=== DATA PROVIDED ===

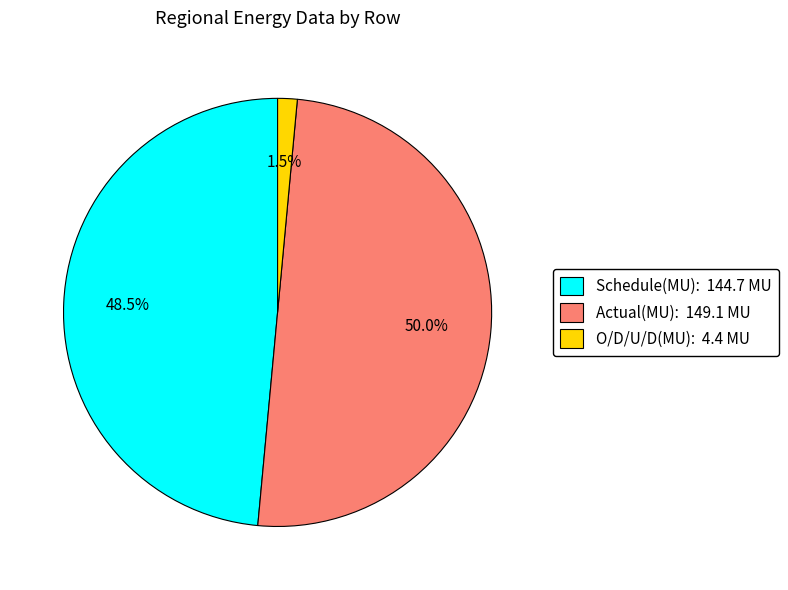

The Schedule(MU) slice represents 42% of the pie. True or false?

False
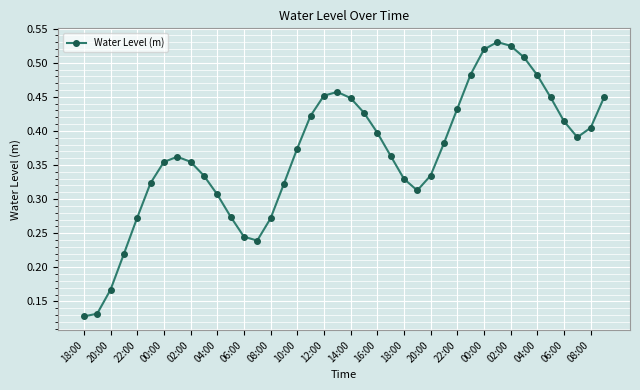

True or false: there are more than 0 points higher than both neighbors.

True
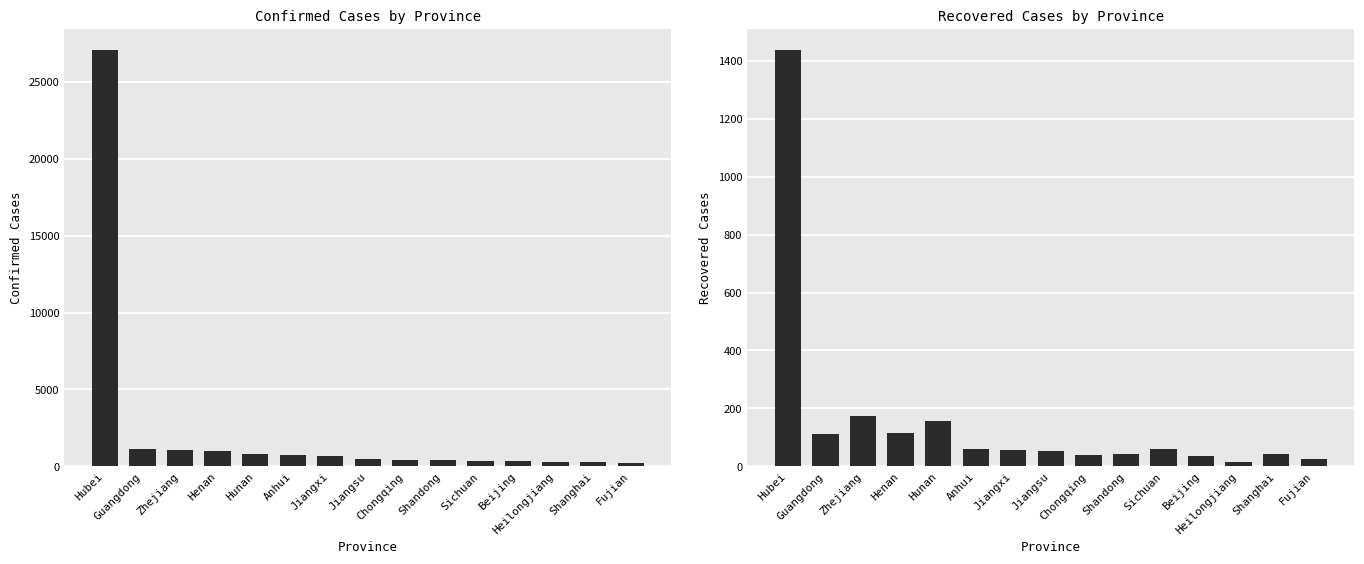

At Beijing, list the series in order from smallest to largest.

Recovered, Confirmed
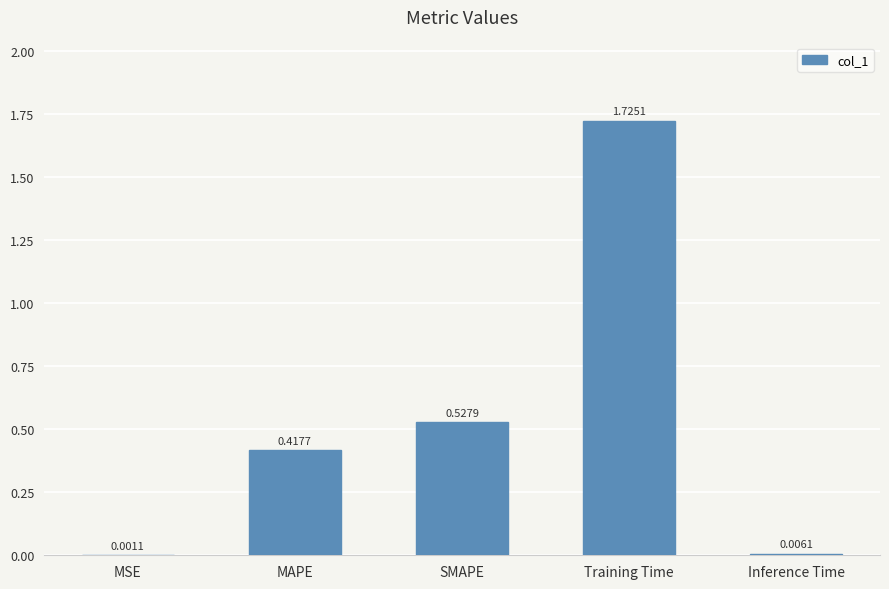

Which category has the highest value across all series?

Training Time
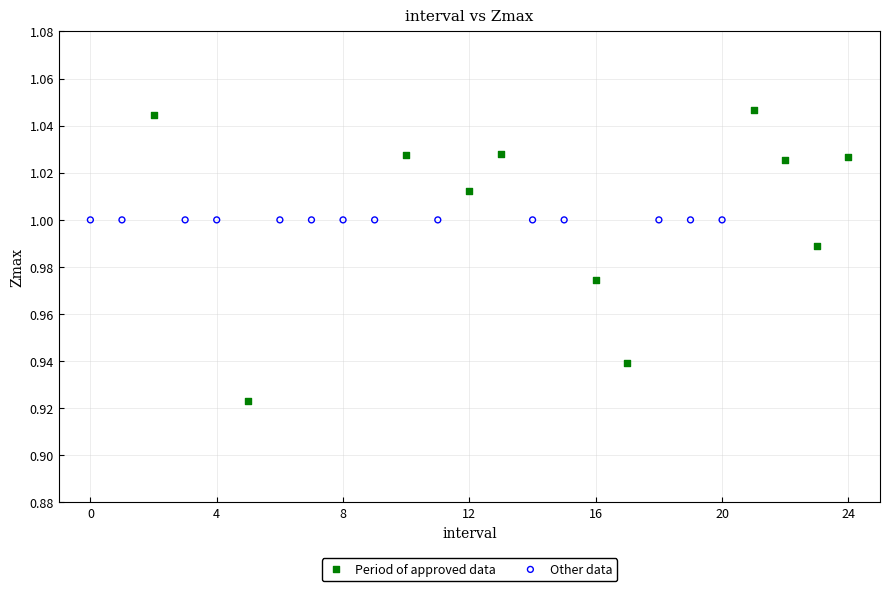

Which series contains the lowest Y value?

Period of approved data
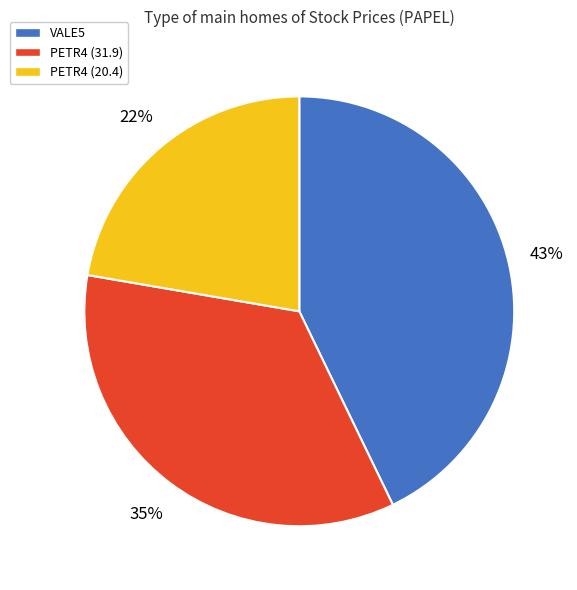

Which category has the biggest portion of the pie?

VALE5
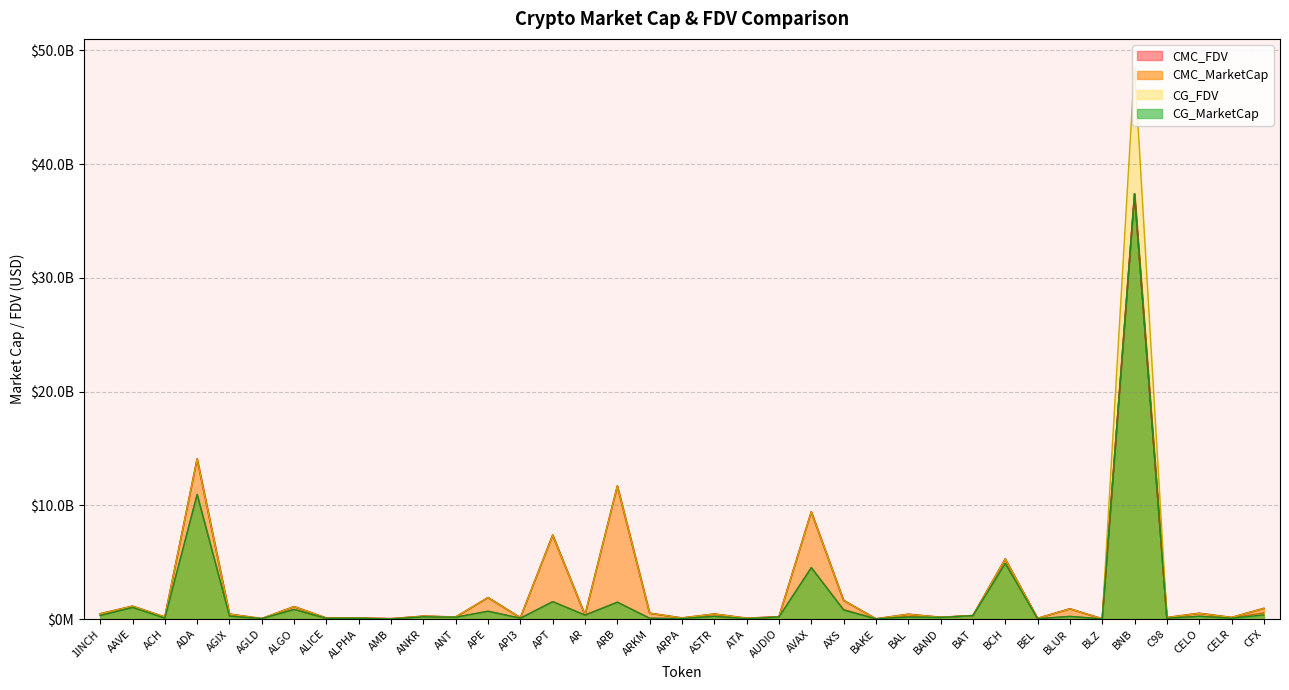

Which series has the largest total across all categories?

CG_FDV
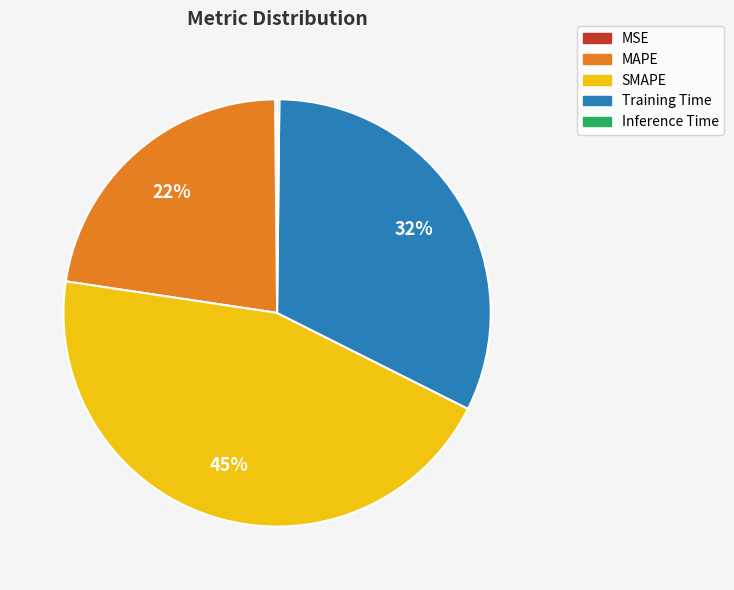

To the nearest percent, what is the difference between the largest and smallest slice percentages?

45%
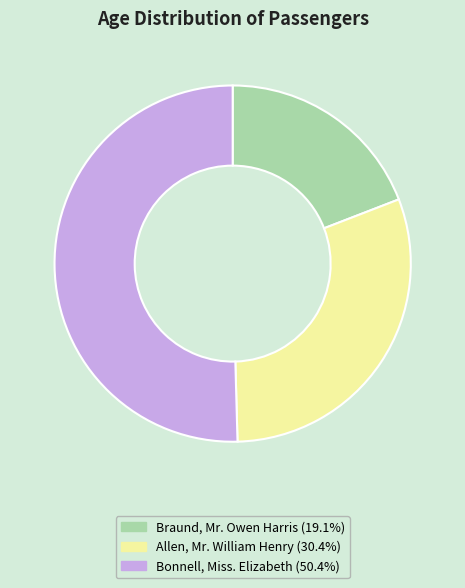

Between Bonnell, Miss. Elizabeth and Allen, Mr. William Henry, which is larger?

Bonnell, Miss. Elizabeth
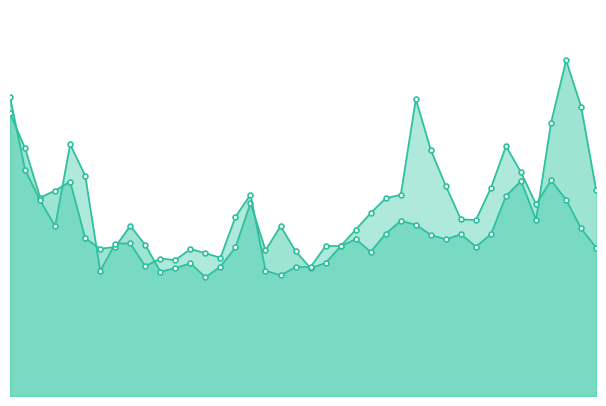

Count the number of data series in this chart.

2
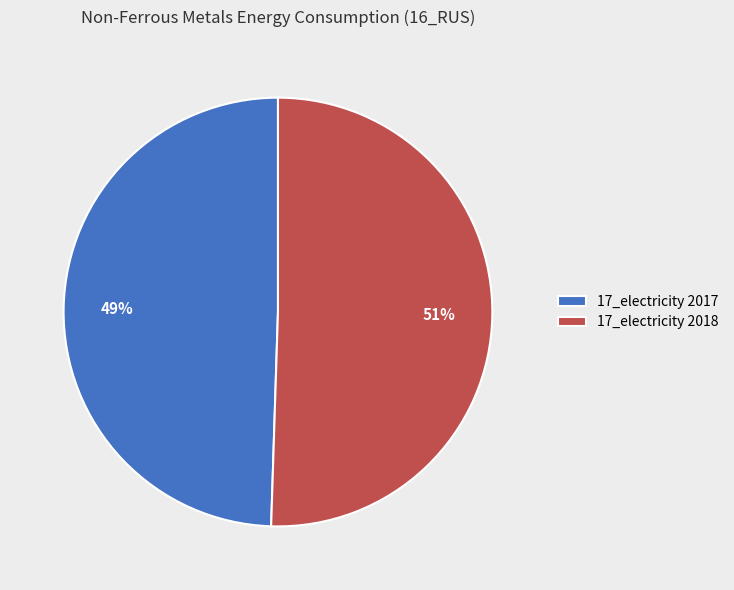

To the nearest percent, what percentage of the pie is 17_electricity 2017?

49%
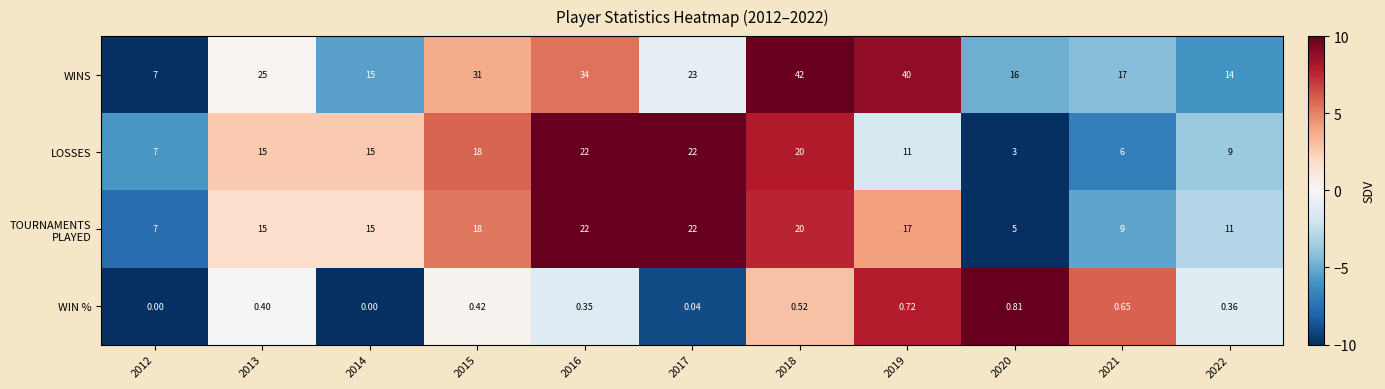

Which series has the largest total across all categories?

WINS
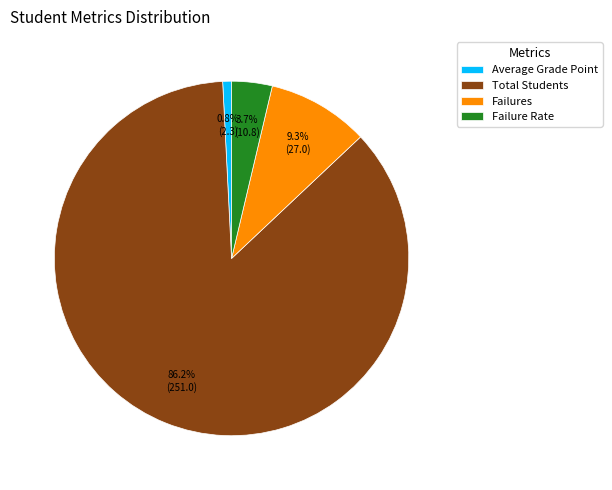

Which category has the smallest portion of the pie?

Average Grade Point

===

■ INSTRUCTION
Please turn the lines from the start of the items through the line with "Period of approved data", that line included, into a Markdown table with the columns Row and Text, numbering each line and leaving out blank lines. Leave the pictures out of the table.

■ OUTPUT OF THE TASK
| Row | Text |
|---|---|
| 1 | The Schedule(MU) slice represents 42% of the pie. True or false? |
| 2 | False |
| 3 | True or false: there are more than 0 points higher than both neighbors. |
| 4 | True |
| 5 | At Beijing, list the series in order from smallest to largest. |
| 6 | Recovered, Confirmed |
| 7 | Which category has the highest value across all series? |
| 8 | Training Time |
| 9 | Which series contains the lowest Y value? |
| 10 | Period of approved data |